When CPU or memory usage stays above 80% or below 20% for 3 consecutive checks (each check runs every 60 seconds), the controller adjusts resources and creates an alert. The alert records the old and new values so you can see exactly what changed.

OOM kills

When a pod is terminated due to an out-of-memory condition, the controller immediately doubles the memory limit and creates a critical alert. OOM recovery does not require multiple consecutive checks. It acts on the first detection.

Stuck pods

If a pod remains in ContainerCreating state for more than 5 minutes, the controller deletes it (allowing Kubernetes to recreate it) and creates a warning alert.

Node resource pressure

When total memory usage across all pods exceeds 80% of the node's allocatable memory, the controller generates a warning alert listing the top consumers and any anomalies. At 90%+, the alert is marked critical. The alert includes which workloads are using the most memory and which ones have grown significantly in the last 10 minutes.

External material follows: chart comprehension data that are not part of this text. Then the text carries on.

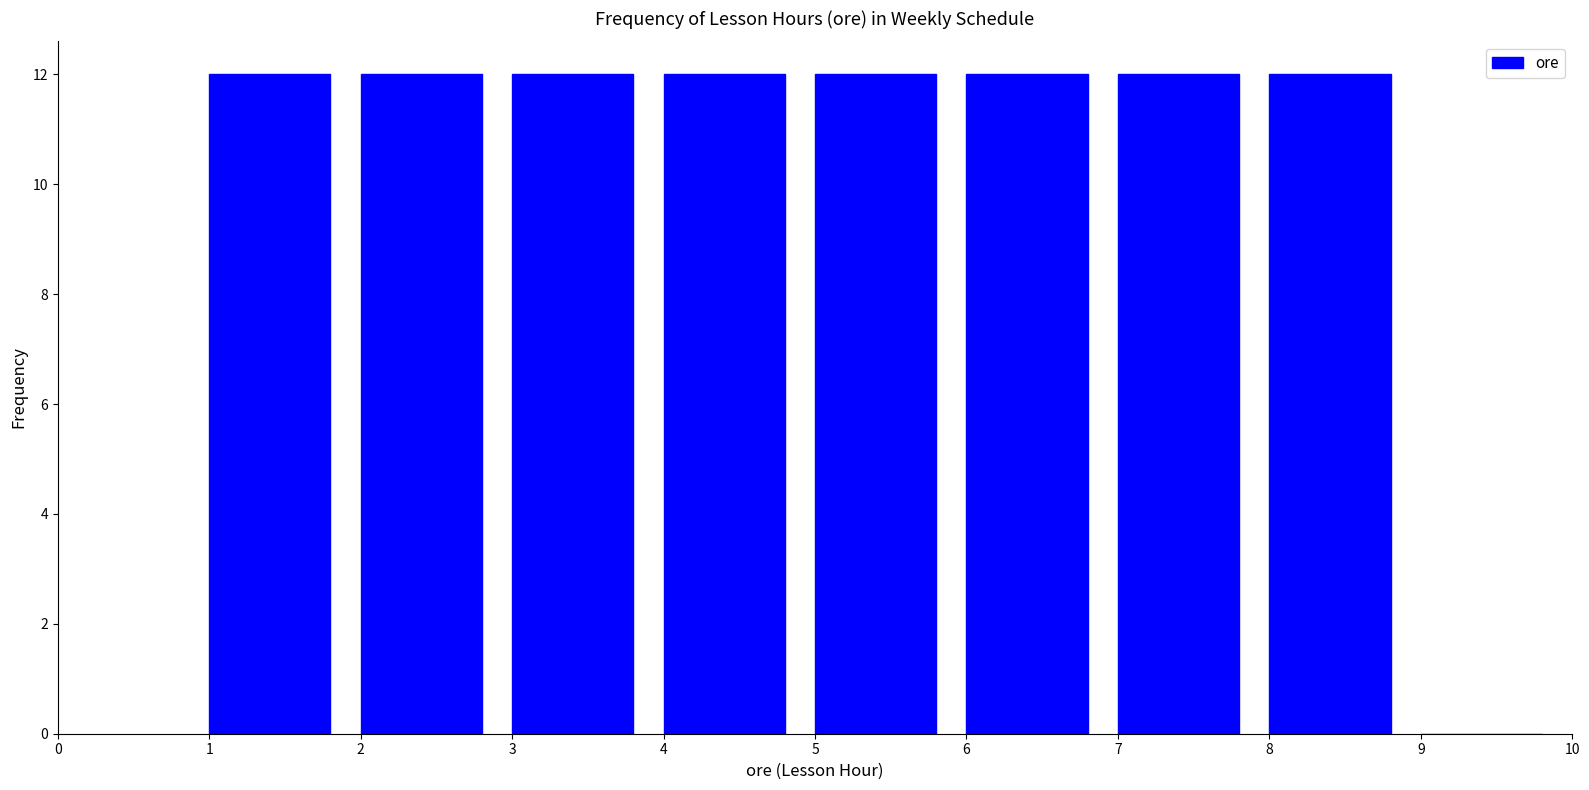

Reading left to right, list every bar in this chart as the range it spans on the x-axis followed by its height. The values are not printed on the chart, so give them approximately, as read against the axis.

1 to 2: 12
2 to 3: 12
3 to 4: 12
4 to 5: 12
5 to 6: 12
6 to 7: 12
7 to 8: 12
8 to 9: 12
9 to 10: 0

Default profile application

When a new app has no resource requests configured, the controller applies profile defaults and creates an informational alert recording which profile was used.

Slack integration

Forward alerts to a Slack channel. See Configuration for setup.

Dismissing alerts

Click Dismiss in the alerts panel to mark all current alerts as read. The unread count on the bell icon resets to zero. Dismiss is per-user, so each team member has their own read/unread state.

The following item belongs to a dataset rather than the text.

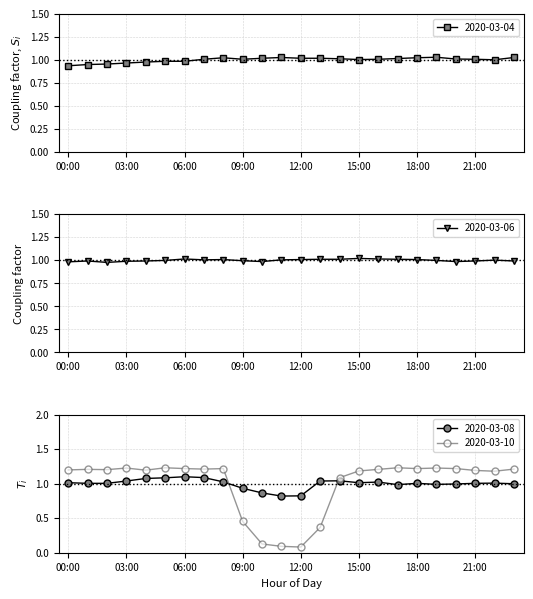

The 2020-03-10 CFS series shows 1.2 at 07:00. True or false?

True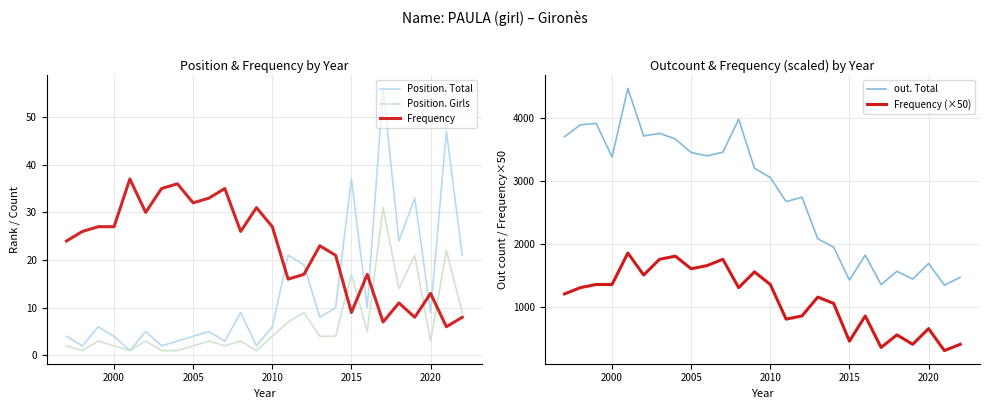

What is the maximum value shown in the chart?

4463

Dismissed alerts are not deleted. They remain visible in the alerts panel but no longer contribute to the unread count. New alerts that arrive after dismissal will increment the badge again.

Storage

Alerts are stored in a Kubernetes ConfigMap (skipper-alerts in the skipper-system namespace). The system retains the most recent 50 alerts, automatically discarding older ones. No external database is required.

Released under the Apache 2.0 License.